▶ **Stated task**: Locate each line in the dataset rows that contains the string "qUnion", and copy those lines.

Dataset rows

⟨

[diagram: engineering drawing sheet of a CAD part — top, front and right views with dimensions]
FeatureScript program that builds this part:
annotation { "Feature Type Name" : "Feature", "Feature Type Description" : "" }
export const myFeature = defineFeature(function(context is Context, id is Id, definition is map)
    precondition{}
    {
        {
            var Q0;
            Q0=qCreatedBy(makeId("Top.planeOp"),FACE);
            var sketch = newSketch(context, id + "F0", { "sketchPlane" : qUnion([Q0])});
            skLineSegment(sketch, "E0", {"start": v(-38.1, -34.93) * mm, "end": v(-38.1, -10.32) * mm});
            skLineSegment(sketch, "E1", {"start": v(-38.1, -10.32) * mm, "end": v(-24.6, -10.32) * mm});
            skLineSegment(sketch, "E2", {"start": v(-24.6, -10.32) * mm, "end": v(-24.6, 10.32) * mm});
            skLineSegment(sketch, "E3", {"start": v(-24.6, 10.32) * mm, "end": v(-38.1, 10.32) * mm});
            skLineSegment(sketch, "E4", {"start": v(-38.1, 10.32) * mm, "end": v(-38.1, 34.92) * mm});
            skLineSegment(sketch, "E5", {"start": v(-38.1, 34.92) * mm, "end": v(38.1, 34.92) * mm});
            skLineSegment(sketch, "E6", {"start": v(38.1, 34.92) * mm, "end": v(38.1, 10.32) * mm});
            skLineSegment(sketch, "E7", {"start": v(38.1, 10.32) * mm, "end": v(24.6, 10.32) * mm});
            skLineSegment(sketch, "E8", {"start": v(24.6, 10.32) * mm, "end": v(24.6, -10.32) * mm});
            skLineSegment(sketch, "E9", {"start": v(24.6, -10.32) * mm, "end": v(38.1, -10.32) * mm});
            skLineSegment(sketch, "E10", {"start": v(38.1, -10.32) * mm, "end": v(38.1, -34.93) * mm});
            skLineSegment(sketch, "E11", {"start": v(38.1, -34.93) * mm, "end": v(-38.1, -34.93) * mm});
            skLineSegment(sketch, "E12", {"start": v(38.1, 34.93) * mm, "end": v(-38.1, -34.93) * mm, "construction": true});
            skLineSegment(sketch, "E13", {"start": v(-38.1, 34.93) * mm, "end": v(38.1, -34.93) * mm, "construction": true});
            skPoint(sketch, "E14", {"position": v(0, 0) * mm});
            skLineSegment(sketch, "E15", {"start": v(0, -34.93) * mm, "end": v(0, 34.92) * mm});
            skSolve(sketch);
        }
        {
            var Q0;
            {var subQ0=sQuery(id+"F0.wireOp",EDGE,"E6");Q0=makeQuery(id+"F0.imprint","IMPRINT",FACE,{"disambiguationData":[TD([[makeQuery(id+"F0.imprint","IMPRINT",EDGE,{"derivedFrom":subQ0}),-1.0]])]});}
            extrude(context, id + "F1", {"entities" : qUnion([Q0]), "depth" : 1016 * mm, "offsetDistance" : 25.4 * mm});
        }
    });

⟩
⟨

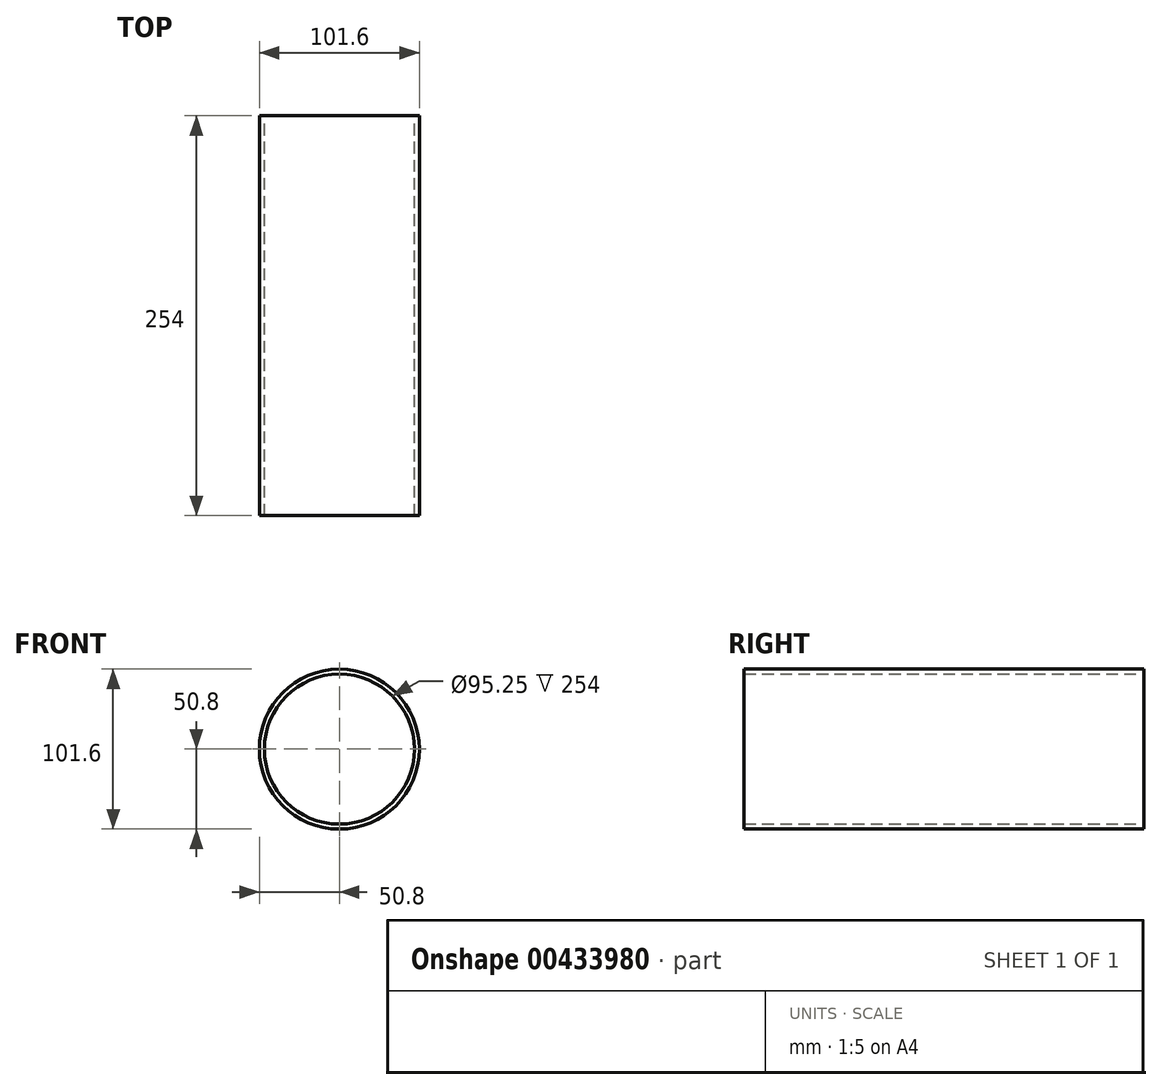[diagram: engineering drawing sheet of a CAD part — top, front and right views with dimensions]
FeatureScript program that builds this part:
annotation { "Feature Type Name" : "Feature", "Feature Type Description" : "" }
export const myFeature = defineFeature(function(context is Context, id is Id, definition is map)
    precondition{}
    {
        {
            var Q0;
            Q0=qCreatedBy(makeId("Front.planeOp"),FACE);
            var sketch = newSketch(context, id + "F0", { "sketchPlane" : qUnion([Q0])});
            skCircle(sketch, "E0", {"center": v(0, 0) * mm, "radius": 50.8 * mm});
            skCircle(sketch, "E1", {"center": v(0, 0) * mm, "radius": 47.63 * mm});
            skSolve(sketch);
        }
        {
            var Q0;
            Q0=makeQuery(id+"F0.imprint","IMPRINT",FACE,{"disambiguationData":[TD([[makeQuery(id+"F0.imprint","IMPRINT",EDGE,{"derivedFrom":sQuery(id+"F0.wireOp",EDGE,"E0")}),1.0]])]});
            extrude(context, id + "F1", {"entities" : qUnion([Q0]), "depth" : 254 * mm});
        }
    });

⟩

▶ **Completed task**:
            var sketch = newSketch(context, id + "F0", { "sketchPlane" : qUnion([Q0])});
            extrude(context, id + "F1", {"entities" : qUnion([Q0]), "depth" : 1016 * mm, "offsetDistance" : 25.4 * mm});
            var sketch = newSketch(context, id + "F0", { "sketchPlane" : qUnion([Q0])});
            extrude(context, id + "F1", {"entities" : qUnion([Q0]), "depth" : 254 * mm});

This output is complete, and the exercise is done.